In the last two years, Lower Greenville — particularly Lowest Greenville, with its high concentration of food and drink destinations — has seen a number of high-profile restaurant closures. Clark Food & Wine, C'Viche and Remedy closed in 2016, with some owners citing heavy construction and parking issues as factors. Longstanding seafood institution Daddy Jack's closed in May, as did Crown & Harp, a 20-year-old dive bar and music venue. The Bottle Shop, a craft beer seller, closed in January 2017, citing changes in the neighborhood as a factor.
"We couldn't be happier about all of the development in the area, but the parking isn't really conducive for retail business, i.e., you can't just park, run in and get a growler filled or grab a six-pack and get outta there without having to valet park or walk half a mile," Stephanie Roethlisberger, the former general manager, said at the time. "So, in essence, it's just time."
Now, another Lower Greenville bar and restaurant is opening up about its struggles.
"Truth be told, the last 18 months have not been kind to us, either," the Blind Butcher's owners posted on Facebook on Wednesday afternoon. "Construction on Lower Greenville and more and more restaurants opening across the city have put a hurt on us, too. So instead of just closing the doors, we are choosing to fight back."
Starting Jan. 15, owners Matt Tobin and Josh Yingling — the duo behind Goodfriend Beer Garden and Goodfriend Package — are "jumping behind the bar" to serve customers and tend bar Monday through Thursday with Josh Uecker. The twist? All of their tips will go right back into the business.
"Not only do you get to see our smiling faces, eat food prepared by our up-and-coming chef Ernesto Garcia and drink whiskey 'til you’re happy, but we will also be taking 100 percent of our tips and putting them right back into the business," Blind Butcher's owners wrote on Facebook. "We figured we would put our boots on and get back to what got us here in the first place, bartending and showing you a great experience at Blind Butcher. We will be offering a scaled down and more concise beer, cocktail and food menu while we work through this tough time."
While Yingling, Tobin and Uecker will reinvest their tips in the business, all other employees will continue to keep theirs, Yingling tells the Observer.
"I would never ever even allow the staff to give up their tips or livelihood in order for us to make it better," Yingling says. "The fact that they are going through this and fighting for it is all that matters to me."

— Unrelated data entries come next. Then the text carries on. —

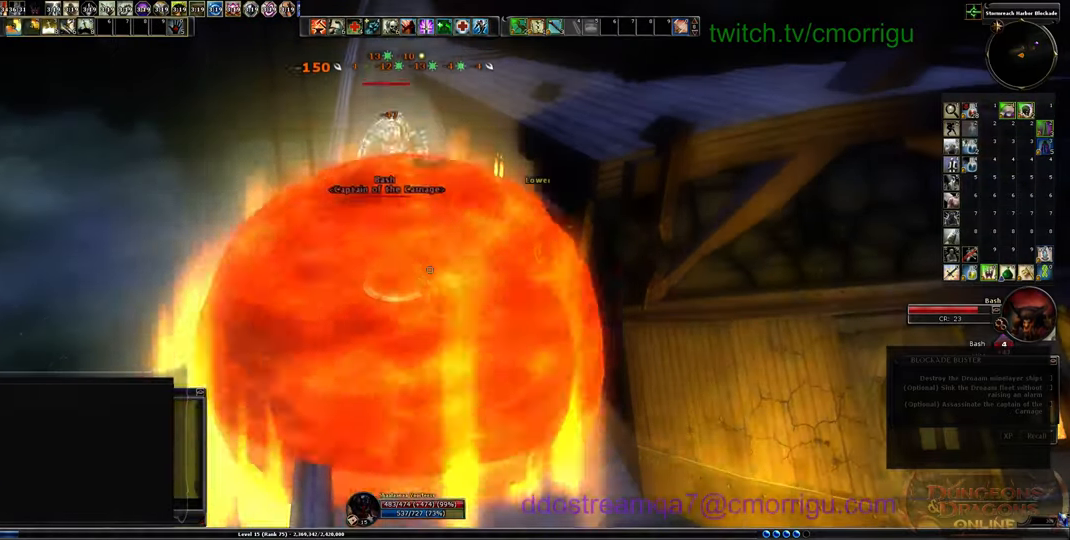
{"keys": [], "events": [[133, "1", "up"]]}
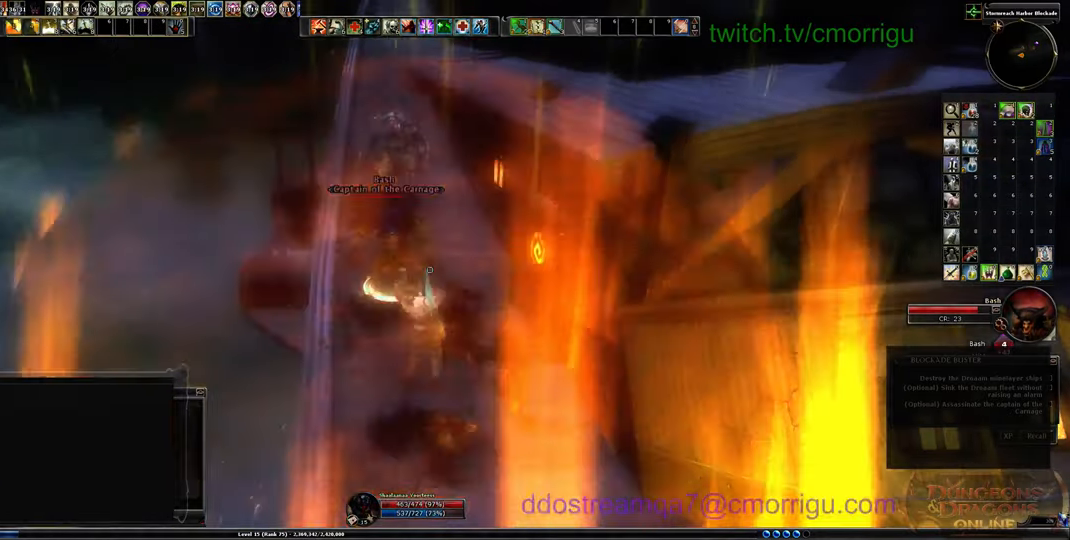
{"keys": [], "events": [[333, "w", "down"], [500, "w", "up"]]}
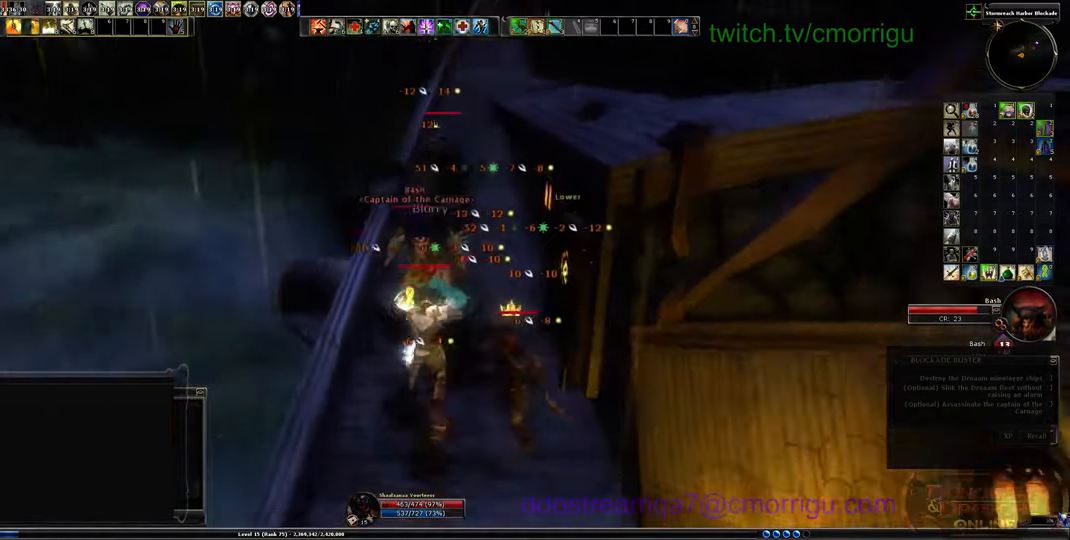
{"keys": [], "events": []}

Bars and restaurants close all the time — it's a cutthroat industry with heavy competition and razor-thin profit margins — but it's unusual to see an eatery be so forthright about what's happening behind the scenes. And a lot is happening; last year, Blind Butcher also lost its high-profile chef and one of its founders, Oliver Sitrin, when he left to join the team at Bullion.
"This is not a notice for pity but as realistic small business owners, we wanted to face the facts head on and give everyone, including ourselves, a chance to fight for this city’s restaurant scene and our place in it," the Facebook post reads. "It is our hope that you guys will come out and support us. Because if we don’t come together as a city and really support the independents, the locals, the little guys, we will just become another statistic in this ever evolving culinary world.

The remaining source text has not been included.